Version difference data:
>>>
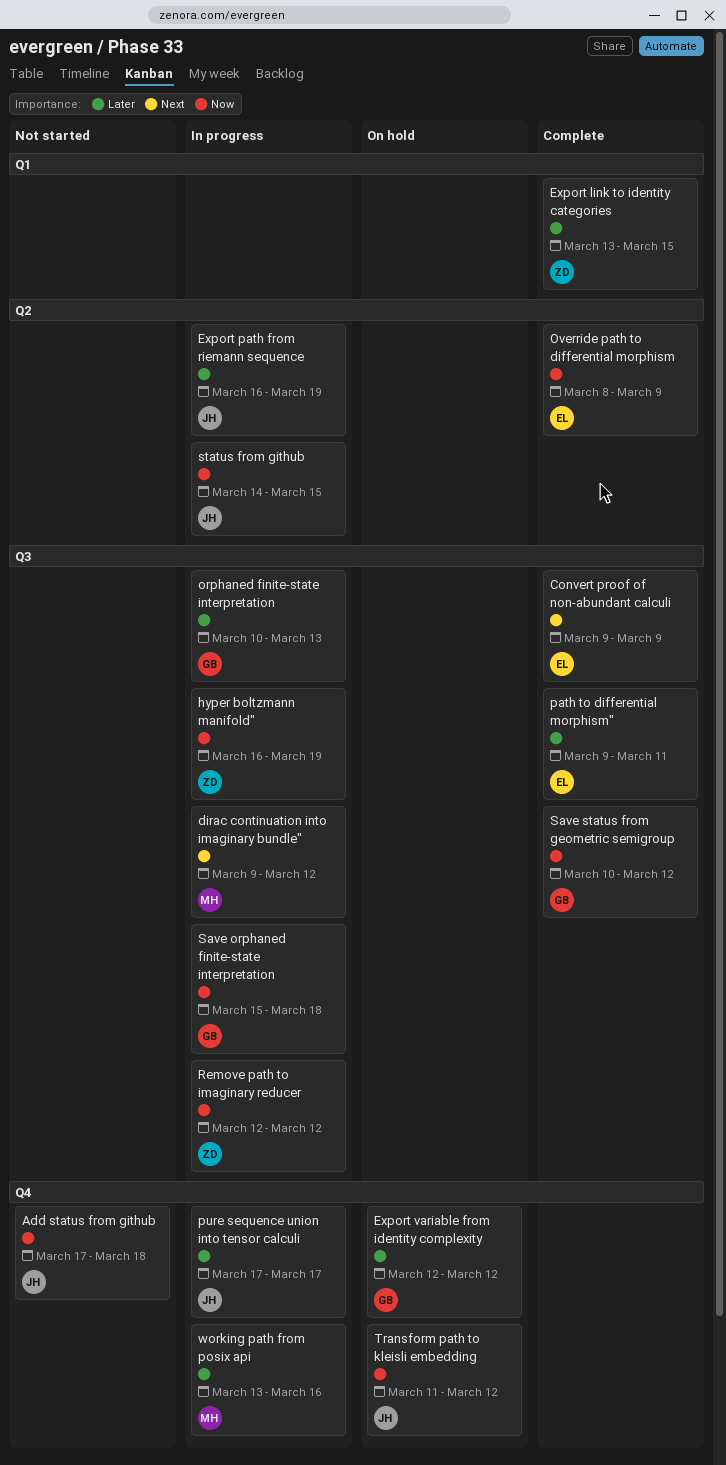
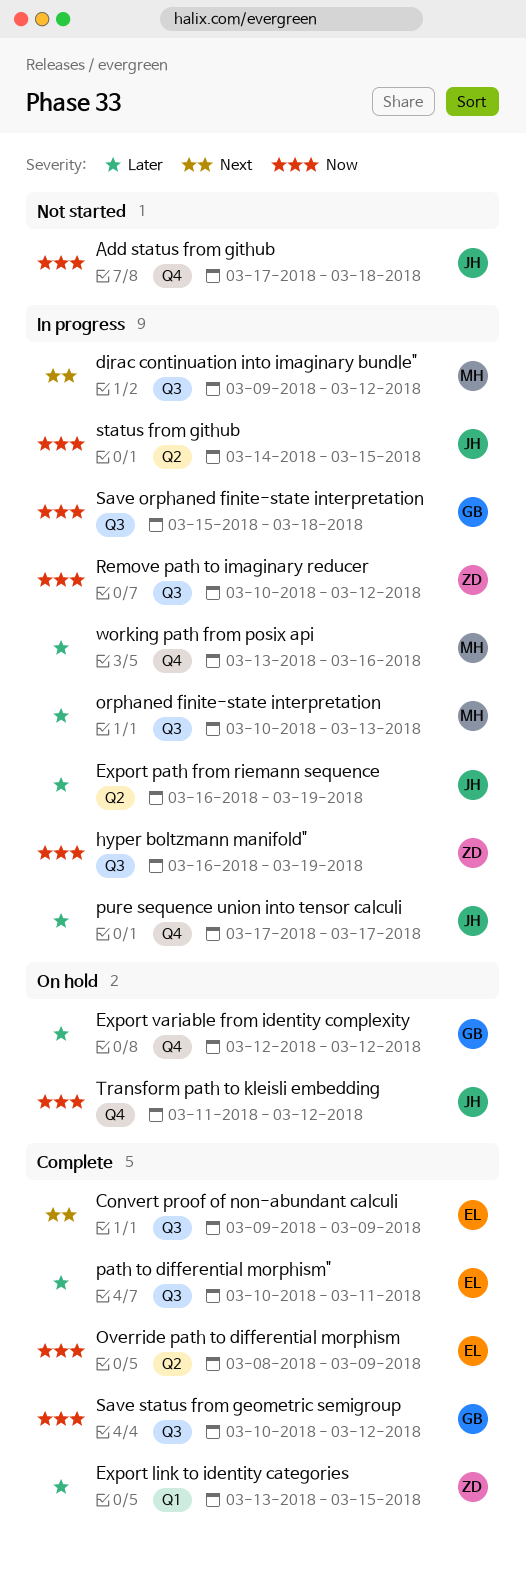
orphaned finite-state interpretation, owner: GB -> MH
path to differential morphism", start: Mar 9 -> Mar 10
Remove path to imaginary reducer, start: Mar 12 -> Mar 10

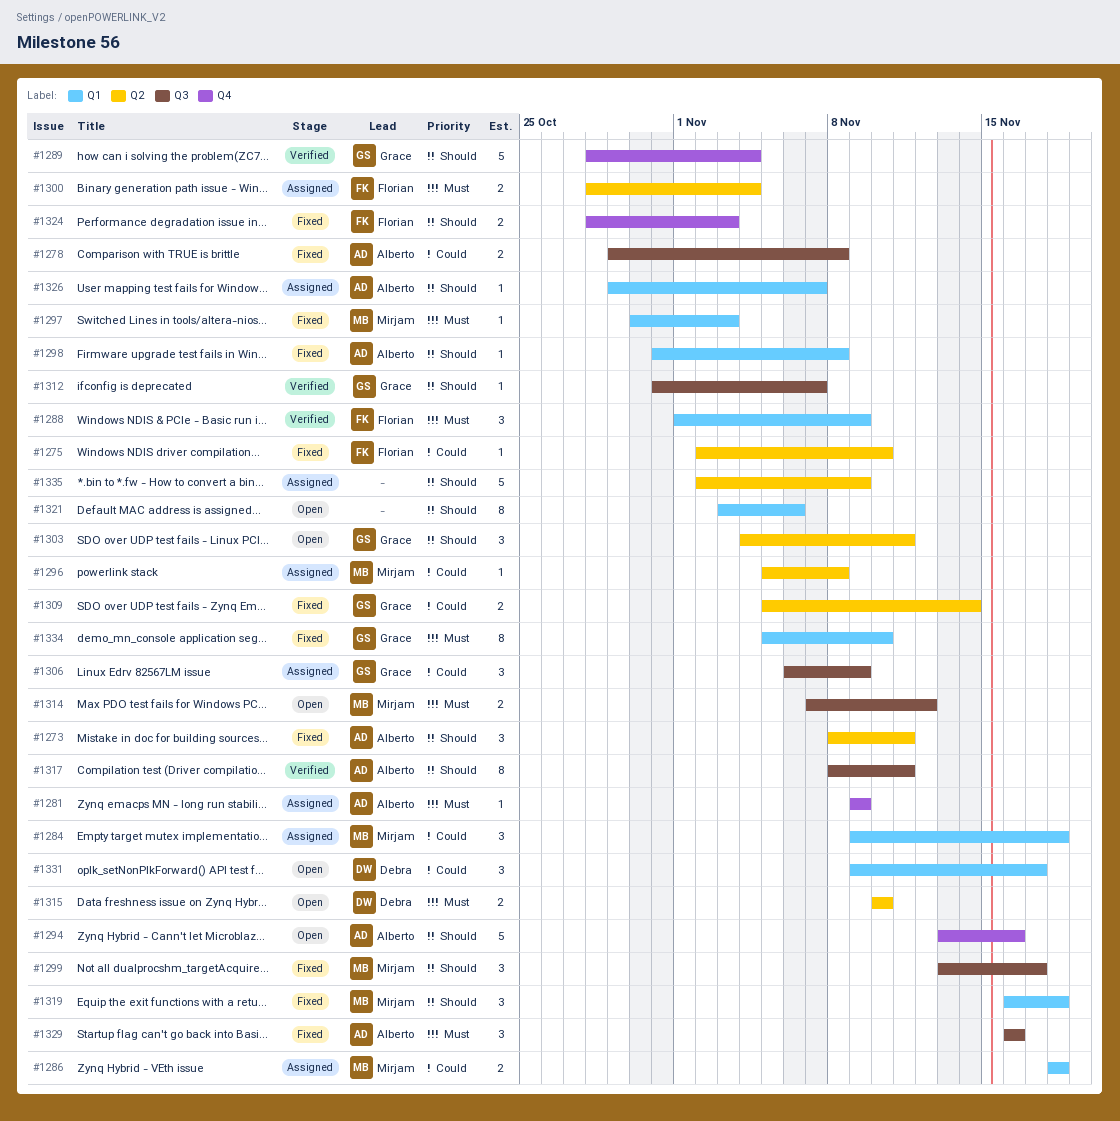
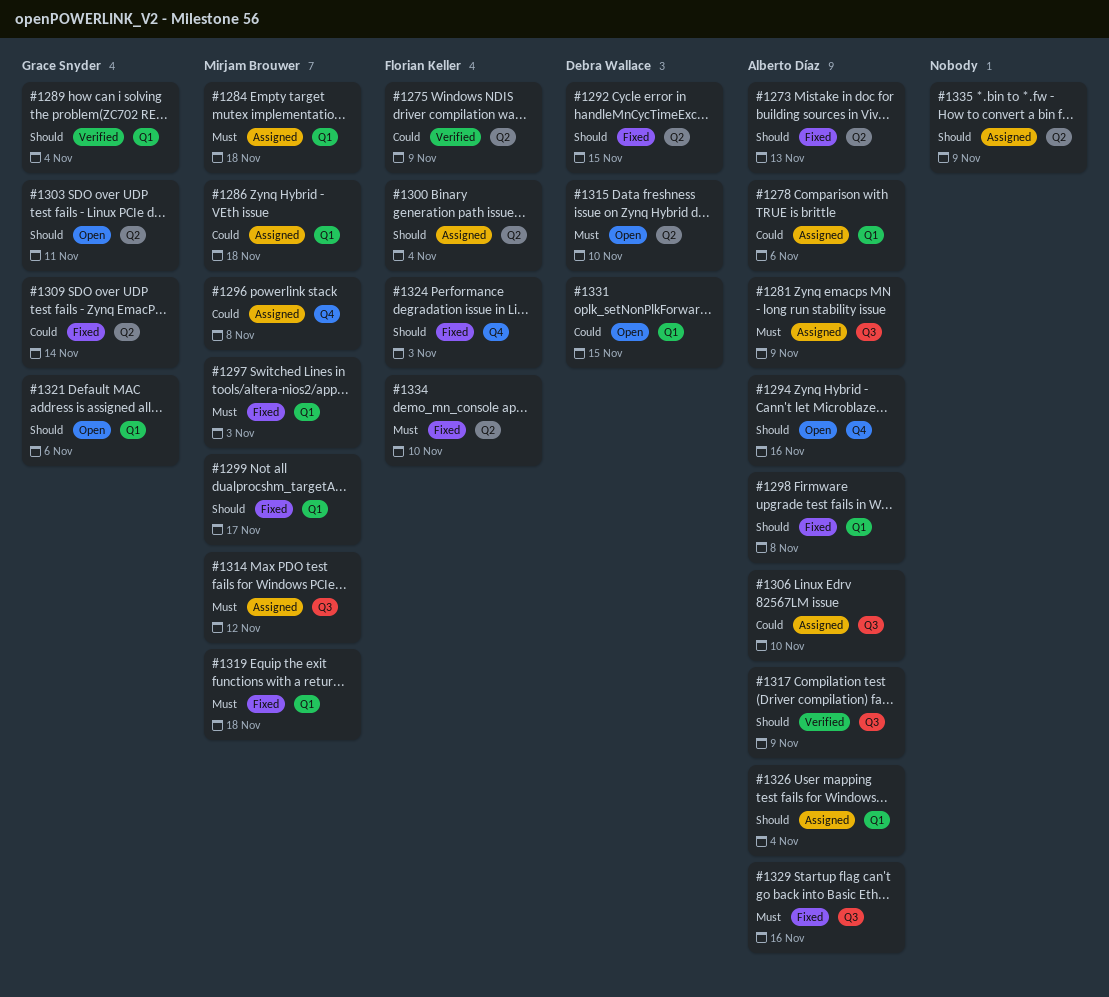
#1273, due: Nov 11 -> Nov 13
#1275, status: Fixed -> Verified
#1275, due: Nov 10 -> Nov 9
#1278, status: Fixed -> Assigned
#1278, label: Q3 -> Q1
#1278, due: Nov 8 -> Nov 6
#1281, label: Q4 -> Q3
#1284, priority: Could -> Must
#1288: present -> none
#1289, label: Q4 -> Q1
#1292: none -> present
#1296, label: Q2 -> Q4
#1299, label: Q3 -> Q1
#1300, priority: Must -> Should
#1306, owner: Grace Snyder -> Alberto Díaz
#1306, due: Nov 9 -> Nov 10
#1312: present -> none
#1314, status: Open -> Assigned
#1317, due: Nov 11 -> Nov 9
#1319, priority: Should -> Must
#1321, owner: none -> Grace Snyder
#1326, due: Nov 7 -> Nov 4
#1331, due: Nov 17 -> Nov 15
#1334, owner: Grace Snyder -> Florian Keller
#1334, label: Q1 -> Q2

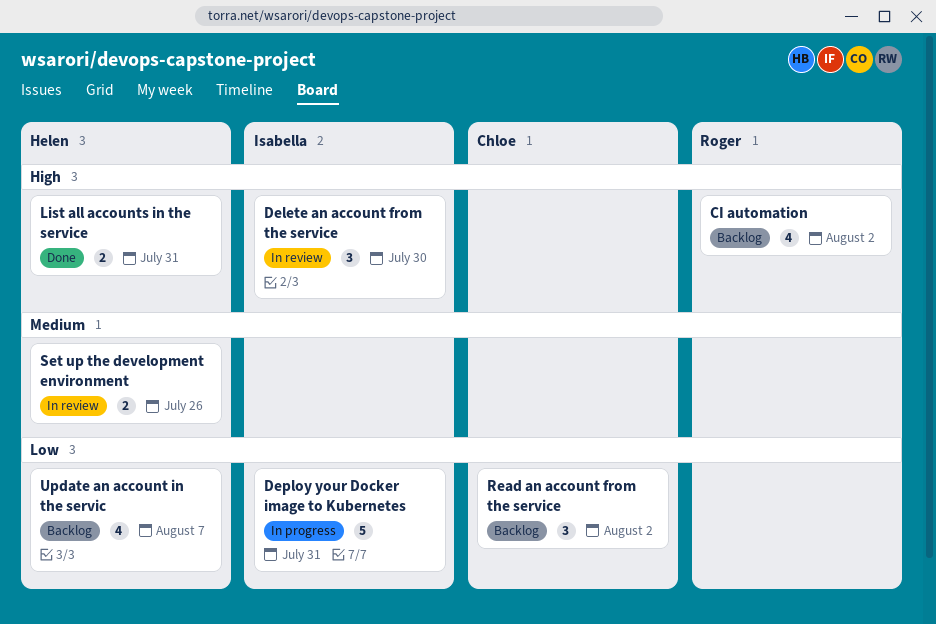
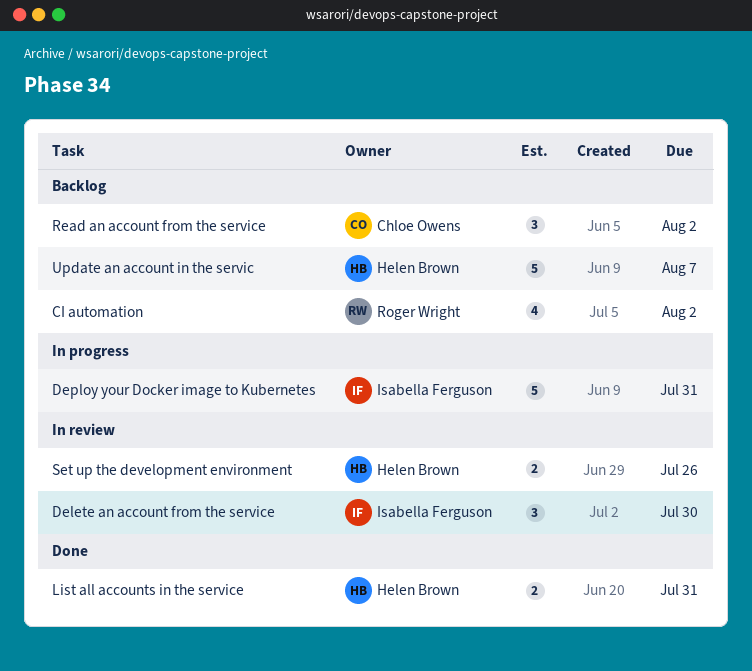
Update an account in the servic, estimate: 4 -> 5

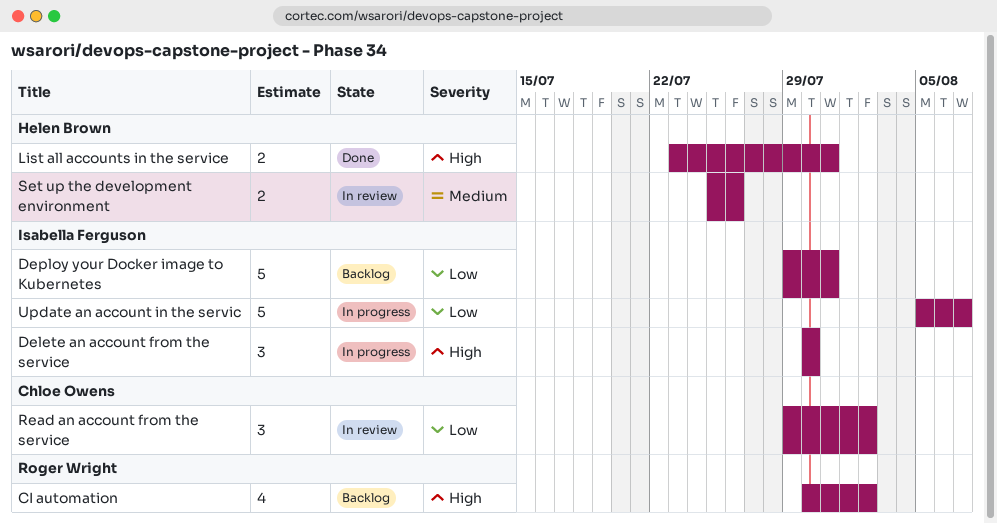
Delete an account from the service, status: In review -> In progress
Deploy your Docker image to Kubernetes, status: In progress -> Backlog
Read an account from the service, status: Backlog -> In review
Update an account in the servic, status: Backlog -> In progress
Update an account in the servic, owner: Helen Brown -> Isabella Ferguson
<<<
• TASK STATEMENT: Exactly the lines from the one with "Update an account in the servic, estimate: 4" through the end of the records should be written out, and only those. Pictures do not belong in the copy.

• EXERCISE OUTPUT:
Update an account in the servic, estimate: 4 -> 5

Delete an account from the service, status: In review -> In progress
Deploy your Docker image to Kubernetes, status: In progress -> Backlog
Read an account from the service, status: Backlog -> In review
Update an account in the servic, status: Backlog -> In progress
Update an account in the servic, owner: Helen Brown -> Isabella Ferguson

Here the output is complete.